Le design a toujours transformé les contraintes techniques, économiques ou culturelles qui lui étaient imposées en leviers de création pour les marques. Une raison suffisante pour envisager l’avenir avec optimisme, estime Christophe Fillâtre, président de l’agence Carré Noir.
IÑfluencia Quelles sont les conséquences de la révolution digitale pour le design ?
Christophe fillâtre En conduisant les marques à travailler avec un nombre croissant d’agences, souvent des pure players, et alors que les points de contact se multiplient et se dématérialisent, la révolution digitale peut mettre à mal la cohérence nécessaire à l’expression des marques. Plus que jamais, il nous faut donc être des brand angels, nous assurer qu’au travers de créations fortes et cohérentes, nous puissions dire en quoi une marque est unique. Nous devons d’autant plus le faire qu’une pratique forcenée du benchmarking a conduit certaines marques à oublier l’idée majeure qui est à l’origine de leur création. Lorsque l’on est la « voiture du peuple », est-il légitime de vouloir ressembler à une marque de voiture premium, je ne le crois pas. Notre rôle, c’est construire des identités de marques tellement fortes qu’elles pourraient être reconnaissables sans logo. D’être en capacité permanente à dire l’intention originelle de la marque et traduire ses différences.
IÑ C’est quoi cette idée originelle ?
CF C’est le fait pour un homme, une entreprise, d’apporter au travers d’un nouveau produit, service, une réponse à des problèmes que les consommateurs n’ont probablement pas encore identifiés. Sans design produit, il n’y a pas de design de marque. Le succès de Dyson est d’abord dû au fait qu’il a introduit une innovation produit sur un marché, une innovation qui a affranchi les consommateurs de la gestion du sac à poussière. De cette idée, il a fait un bel objet qui n’a plus besoin d’être caché au fond d’un placard. Dyson a imaginé quelque chose de cohérent sur le fond et sur la forme.

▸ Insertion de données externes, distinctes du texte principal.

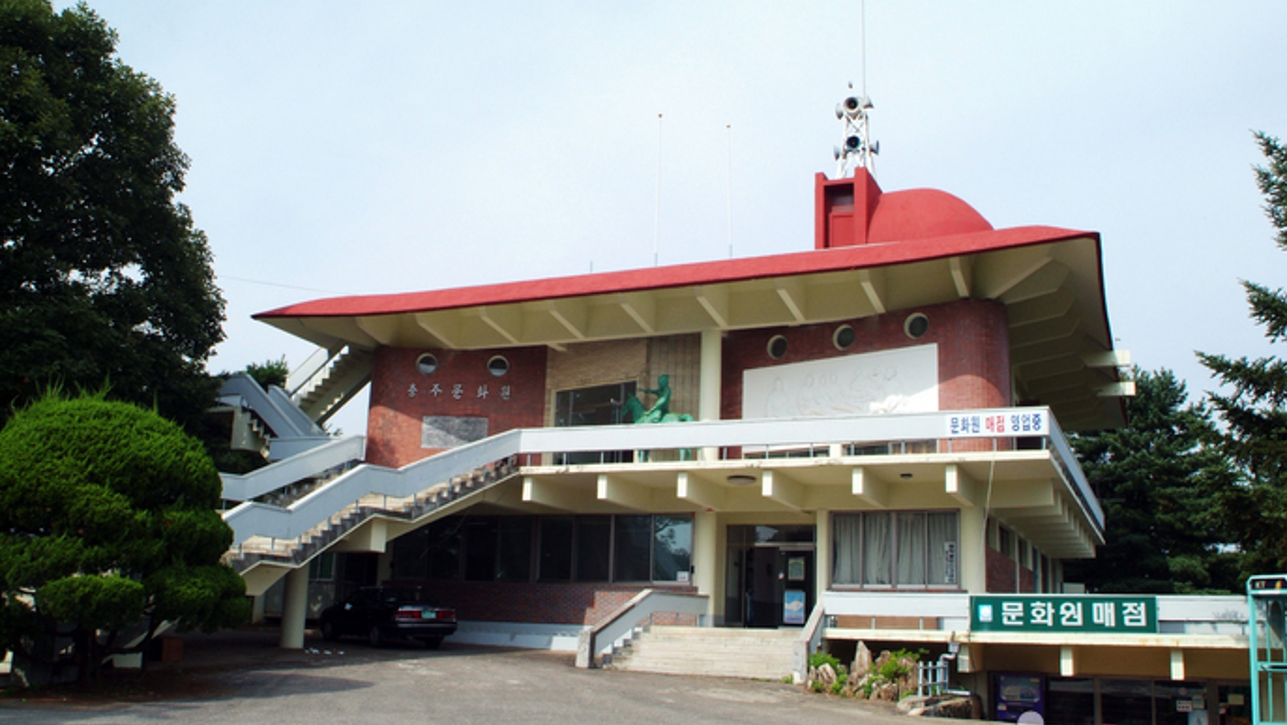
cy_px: 393
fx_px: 1092
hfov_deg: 61.0
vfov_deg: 36.7
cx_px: 644
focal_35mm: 32
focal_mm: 20
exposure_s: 1/125
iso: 400
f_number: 19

Dans un autre registre, Orange a bâti son écosystème autour du design. De son siège social à son identité graphique et sonore, tout a été pensé autour de ce que la marque apporte en termes de créativité et d’innovation aux consommateurs. Tout en ayant l’humilité d’être en retrait par rapport à ce qui a été créé, l’agence de design doit rendre identifiable et remarquable ce « qui je suis » de la marque.
IÑ La simplicité est un concept dont le marketing s’est saisi ces dernières années pour reconquérir le consommateur. Comment le design le traduit-il ?
CF Le design naît des contraintes. Il en a besoin pour bien s’exprimer, et s’il n’y a rien de plus compliqué que de faire simple, c’est dans le brouhaha que le silencieux est le plus remarquable ! Nous l’avons vu dans le domaine de l’électroménager pour des marques comme Braun ou Seb, pour qui nous travaillons. Là encore, l’essentiel est de revenir à l’idée originelle, à la vérité de la marque. Lorsqu’elle n’a pas de pilier, la forme ne peut plus l’aider. Elle le pouvait hier, plus aujourd’hui face à un consommateur mieux informé qui exige des raisons valables pour acheter une marque plutôt qu’une autre.
IÑ L’état de santé de la planète oblige les humains à davantage de sobriété. C’est une chance pour le design ?
CF Personne ne peut nier les risques écologiques, la nécessité de consommer mieux. Pour autant, il y a encore un énorme décalage entre les souhaits exprimés et la réalité. Au Japon, où Carré Noir est implanté depuis des années, nous avons dû intégrer les contraintes écologiques dans notre travail. Nous avons monté une offre d’écodesign, noué des partenariats, nous nous sommes préparés pour pouvoir travailler en amont à ces questions et notamment à celles relatives au recyclage et à la gestion des déchets. Nous sommes donc prêts à faire face à ces nouvelles exigences, qui sont des sources de créativité. Elles le sont d’autant plus qu’elles nous donnent les moyens de démontrer que le design n’est pas une affaire de jetable. Il permet à une personnalité de se réinventer, d’être la même qu’à l’origine tout en étant dans l’actualité. Notre société vit une crise profonde, se projeter dans le futur est un exercice qui fait peur tant l’avenir semble sombre. Dans ce contexte, le design, parce qu’il vise à améliorer l’existant, est porteur d’optimisme.